Jesus didn’t go to the shame place. When the tradition talks about Jesus being as we are in every way, yet without sin, I think this is what it’s talking about. Sin literally means “missing the mark,” not shame; but even more, sin is about separation.
Jesus missed the mark, just like we do, but Jesus didn’t allow anything to throw him out of God’s Presence—not even his big, colossal, messy mistakes.
Jesus didn’t allow his mistake to separate him from God. Jesus had an unshakeable sense of his own worthiness; he didn’t allow his mistake to trigger his shame; he didn’t turn on the woman and blame her, nor did he disappear on the woman, nor did he try to win her back—he simply stayed connected; he circled back; he gave her the care and concern and compassion she deserved, and he healed her daughter, and in so doing, HIS vision was healed so that he could SEE and HEAR in expanded ways.
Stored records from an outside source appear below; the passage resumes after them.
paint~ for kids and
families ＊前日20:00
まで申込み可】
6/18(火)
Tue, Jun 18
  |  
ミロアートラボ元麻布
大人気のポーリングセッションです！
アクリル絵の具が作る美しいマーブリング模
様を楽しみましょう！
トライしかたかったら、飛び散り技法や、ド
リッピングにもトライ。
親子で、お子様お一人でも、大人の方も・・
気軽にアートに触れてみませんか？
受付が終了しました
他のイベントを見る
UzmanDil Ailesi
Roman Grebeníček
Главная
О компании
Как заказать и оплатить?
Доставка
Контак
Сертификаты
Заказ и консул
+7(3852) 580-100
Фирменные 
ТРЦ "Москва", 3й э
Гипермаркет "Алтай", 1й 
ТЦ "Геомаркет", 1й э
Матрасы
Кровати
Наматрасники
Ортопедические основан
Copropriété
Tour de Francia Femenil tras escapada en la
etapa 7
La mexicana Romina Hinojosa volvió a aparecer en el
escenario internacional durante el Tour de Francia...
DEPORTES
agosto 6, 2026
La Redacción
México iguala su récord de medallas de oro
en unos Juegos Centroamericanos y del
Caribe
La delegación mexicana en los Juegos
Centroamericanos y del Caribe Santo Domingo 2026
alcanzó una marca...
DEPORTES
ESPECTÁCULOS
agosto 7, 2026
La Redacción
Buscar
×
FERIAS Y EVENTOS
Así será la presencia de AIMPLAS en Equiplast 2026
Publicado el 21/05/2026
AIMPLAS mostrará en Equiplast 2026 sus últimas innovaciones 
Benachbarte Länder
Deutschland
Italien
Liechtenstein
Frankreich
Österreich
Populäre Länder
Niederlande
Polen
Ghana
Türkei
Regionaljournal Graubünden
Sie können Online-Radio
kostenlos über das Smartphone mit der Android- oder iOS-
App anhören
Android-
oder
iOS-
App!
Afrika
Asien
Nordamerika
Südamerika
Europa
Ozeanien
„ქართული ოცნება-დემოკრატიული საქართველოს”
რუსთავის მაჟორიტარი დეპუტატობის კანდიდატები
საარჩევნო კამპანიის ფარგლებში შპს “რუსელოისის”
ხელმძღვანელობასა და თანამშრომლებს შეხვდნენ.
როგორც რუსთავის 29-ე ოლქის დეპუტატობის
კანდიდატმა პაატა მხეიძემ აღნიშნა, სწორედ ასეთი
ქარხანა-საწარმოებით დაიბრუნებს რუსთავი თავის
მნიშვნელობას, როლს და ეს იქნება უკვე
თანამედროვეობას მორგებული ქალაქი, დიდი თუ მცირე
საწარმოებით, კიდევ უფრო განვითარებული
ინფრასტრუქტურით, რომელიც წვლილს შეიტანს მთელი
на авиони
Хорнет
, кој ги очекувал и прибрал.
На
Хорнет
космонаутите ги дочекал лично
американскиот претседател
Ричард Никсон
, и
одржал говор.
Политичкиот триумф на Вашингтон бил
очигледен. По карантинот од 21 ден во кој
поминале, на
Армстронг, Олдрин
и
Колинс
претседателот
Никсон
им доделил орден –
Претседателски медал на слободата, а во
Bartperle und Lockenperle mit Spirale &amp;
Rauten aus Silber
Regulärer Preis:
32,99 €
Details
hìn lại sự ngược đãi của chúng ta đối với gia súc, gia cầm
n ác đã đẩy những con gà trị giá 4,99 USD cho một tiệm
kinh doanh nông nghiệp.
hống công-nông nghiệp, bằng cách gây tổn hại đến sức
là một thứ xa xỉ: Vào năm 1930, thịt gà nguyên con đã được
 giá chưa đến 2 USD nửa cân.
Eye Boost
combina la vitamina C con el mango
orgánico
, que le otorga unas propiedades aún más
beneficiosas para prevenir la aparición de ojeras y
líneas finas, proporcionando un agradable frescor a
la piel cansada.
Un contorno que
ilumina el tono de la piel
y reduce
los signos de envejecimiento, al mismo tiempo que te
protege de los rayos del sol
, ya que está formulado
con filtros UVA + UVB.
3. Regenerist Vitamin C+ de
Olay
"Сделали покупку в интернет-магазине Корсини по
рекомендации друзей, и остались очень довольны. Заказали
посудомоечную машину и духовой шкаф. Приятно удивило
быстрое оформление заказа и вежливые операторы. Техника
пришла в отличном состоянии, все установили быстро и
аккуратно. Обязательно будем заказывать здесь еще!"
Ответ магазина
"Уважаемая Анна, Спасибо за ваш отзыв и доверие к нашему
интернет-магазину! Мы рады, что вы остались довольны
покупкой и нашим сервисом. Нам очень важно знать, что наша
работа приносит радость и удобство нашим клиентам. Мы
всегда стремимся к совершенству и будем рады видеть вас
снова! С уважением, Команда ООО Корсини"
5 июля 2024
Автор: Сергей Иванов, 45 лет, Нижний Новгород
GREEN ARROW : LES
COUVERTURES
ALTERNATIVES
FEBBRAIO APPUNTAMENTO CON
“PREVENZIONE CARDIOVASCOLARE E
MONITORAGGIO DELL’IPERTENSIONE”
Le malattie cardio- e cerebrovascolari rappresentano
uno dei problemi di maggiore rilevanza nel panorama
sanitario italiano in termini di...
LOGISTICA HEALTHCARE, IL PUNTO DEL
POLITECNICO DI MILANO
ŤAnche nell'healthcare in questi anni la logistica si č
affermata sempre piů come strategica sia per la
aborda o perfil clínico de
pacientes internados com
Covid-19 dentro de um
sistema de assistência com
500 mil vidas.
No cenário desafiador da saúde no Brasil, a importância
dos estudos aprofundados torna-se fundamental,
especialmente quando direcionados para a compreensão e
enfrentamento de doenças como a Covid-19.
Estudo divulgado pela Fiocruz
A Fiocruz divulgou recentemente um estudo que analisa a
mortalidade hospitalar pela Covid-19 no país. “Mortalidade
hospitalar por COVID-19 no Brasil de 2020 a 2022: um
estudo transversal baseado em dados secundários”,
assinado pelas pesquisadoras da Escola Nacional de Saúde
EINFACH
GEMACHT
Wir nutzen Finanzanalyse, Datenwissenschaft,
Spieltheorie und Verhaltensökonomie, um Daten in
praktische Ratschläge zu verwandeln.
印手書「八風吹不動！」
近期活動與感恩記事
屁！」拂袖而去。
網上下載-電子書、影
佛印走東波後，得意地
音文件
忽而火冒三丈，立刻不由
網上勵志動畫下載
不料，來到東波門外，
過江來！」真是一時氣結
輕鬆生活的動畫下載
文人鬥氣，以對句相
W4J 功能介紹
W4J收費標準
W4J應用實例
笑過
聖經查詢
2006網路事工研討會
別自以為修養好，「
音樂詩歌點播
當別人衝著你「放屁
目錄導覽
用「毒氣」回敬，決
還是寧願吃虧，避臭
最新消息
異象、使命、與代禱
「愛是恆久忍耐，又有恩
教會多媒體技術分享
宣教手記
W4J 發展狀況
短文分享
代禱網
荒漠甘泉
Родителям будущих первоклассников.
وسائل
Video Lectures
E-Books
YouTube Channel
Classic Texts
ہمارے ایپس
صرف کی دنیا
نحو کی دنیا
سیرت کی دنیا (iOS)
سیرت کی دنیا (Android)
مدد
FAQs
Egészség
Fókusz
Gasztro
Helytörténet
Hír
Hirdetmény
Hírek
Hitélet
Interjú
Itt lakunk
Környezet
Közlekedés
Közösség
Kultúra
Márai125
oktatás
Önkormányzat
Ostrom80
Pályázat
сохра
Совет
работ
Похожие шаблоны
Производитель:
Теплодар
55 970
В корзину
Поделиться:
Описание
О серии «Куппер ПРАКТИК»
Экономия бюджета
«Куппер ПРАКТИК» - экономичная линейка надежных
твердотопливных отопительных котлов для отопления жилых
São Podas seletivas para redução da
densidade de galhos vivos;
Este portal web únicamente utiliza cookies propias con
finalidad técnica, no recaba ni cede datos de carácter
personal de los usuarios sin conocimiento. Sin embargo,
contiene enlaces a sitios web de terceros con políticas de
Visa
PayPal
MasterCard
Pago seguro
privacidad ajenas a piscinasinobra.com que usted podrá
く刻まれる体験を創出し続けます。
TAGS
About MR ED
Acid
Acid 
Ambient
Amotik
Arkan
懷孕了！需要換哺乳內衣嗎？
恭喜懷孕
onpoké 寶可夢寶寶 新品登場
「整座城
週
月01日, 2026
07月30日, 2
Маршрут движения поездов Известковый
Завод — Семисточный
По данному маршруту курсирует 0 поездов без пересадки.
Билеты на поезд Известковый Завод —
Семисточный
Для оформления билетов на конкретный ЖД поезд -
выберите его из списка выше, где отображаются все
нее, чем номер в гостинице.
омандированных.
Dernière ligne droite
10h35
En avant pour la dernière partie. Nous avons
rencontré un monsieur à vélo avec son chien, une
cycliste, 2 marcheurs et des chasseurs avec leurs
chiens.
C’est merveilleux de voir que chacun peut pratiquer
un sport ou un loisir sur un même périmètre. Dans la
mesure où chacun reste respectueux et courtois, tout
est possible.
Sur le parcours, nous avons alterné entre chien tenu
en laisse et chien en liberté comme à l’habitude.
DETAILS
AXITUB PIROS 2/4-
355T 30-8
And when he left her, he went to the Decapolis—he went to Gentile territory and opened ears that were blocked and set tongues free so that they could sing for joy.
Thank God this story is preserved in our tradition. The Lord we follow—he made mistakes, and so will we, every day.
Can we step into those uncomfortable moments when it all goes off the rails? Can we be as brave as that Syrophoenician woman and call one another on those misses when they happen? Can we be as brave as Jesus and stand still while a brother or a sister brings to our awareness the narrowness of our vision and those places where we are lacking in concern and compassion? Can we take a cue from Jesus and know in the depths of our being that our mistakes don’t have to throw us out of God’s Presence? Can we skip the whole shame cycle, can we skip the whole blame-disappear-grovel thing—it is such wasted energy! Can we commit to the practice of circling back and know that as we do, our eyes will be opened and our ears will get unstopped and our vision will expand to match the expansion in our hearts and something in us will get healed and made whole? And then, can we rejoice because in that moment, all of our tongues will be set free to sing for joy. Amen.